* Problem *
Please locate each line in the material below that contains the word "Preview" and copy those lines.

--- Records to use ---

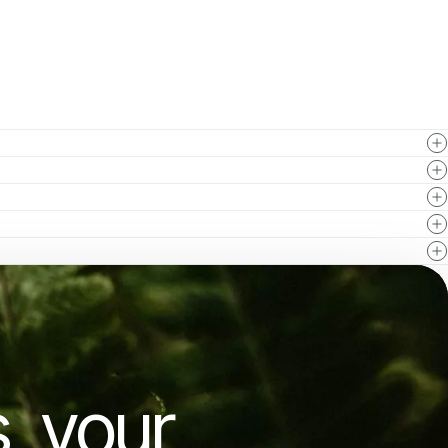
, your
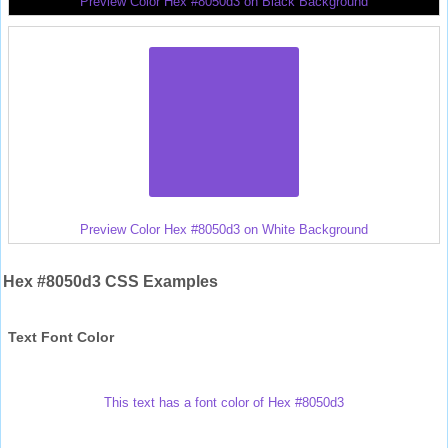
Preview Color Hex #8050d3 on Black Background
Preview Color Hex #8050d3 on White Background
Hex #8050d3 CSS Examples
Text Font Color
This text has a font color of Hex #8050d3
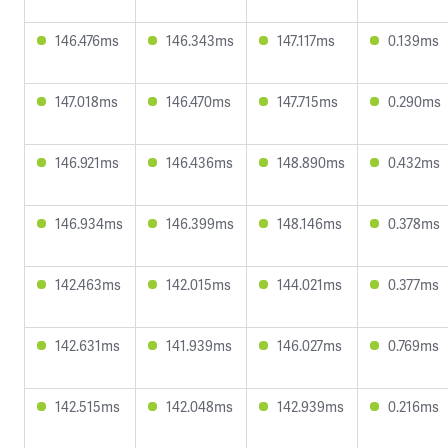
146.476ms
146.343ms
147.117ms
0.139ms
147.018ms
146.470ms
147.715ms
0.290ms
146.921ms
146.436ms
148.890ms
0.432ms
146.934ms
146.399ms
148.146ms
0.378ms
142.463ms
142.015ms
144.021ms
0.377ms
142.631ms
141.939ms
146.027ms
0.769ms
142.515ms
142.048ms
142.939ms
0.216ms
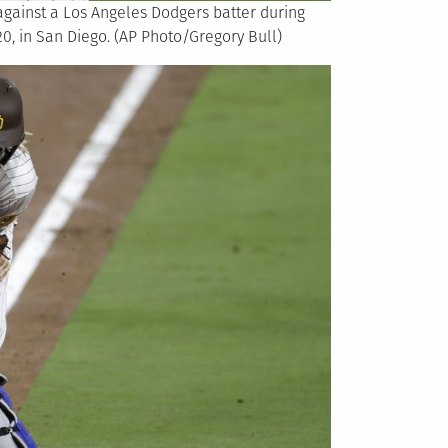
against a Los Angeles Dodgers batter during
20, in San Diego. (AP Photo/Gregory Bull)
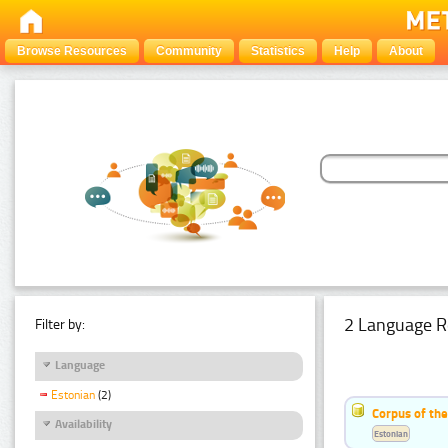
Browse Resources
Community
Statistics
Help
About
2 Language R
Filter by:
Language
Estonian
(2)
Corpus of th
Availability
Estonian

---

* The answer *
Preview Color Hex #8050d3 on Black Background
Preview Color Hex #8050d3 on White Background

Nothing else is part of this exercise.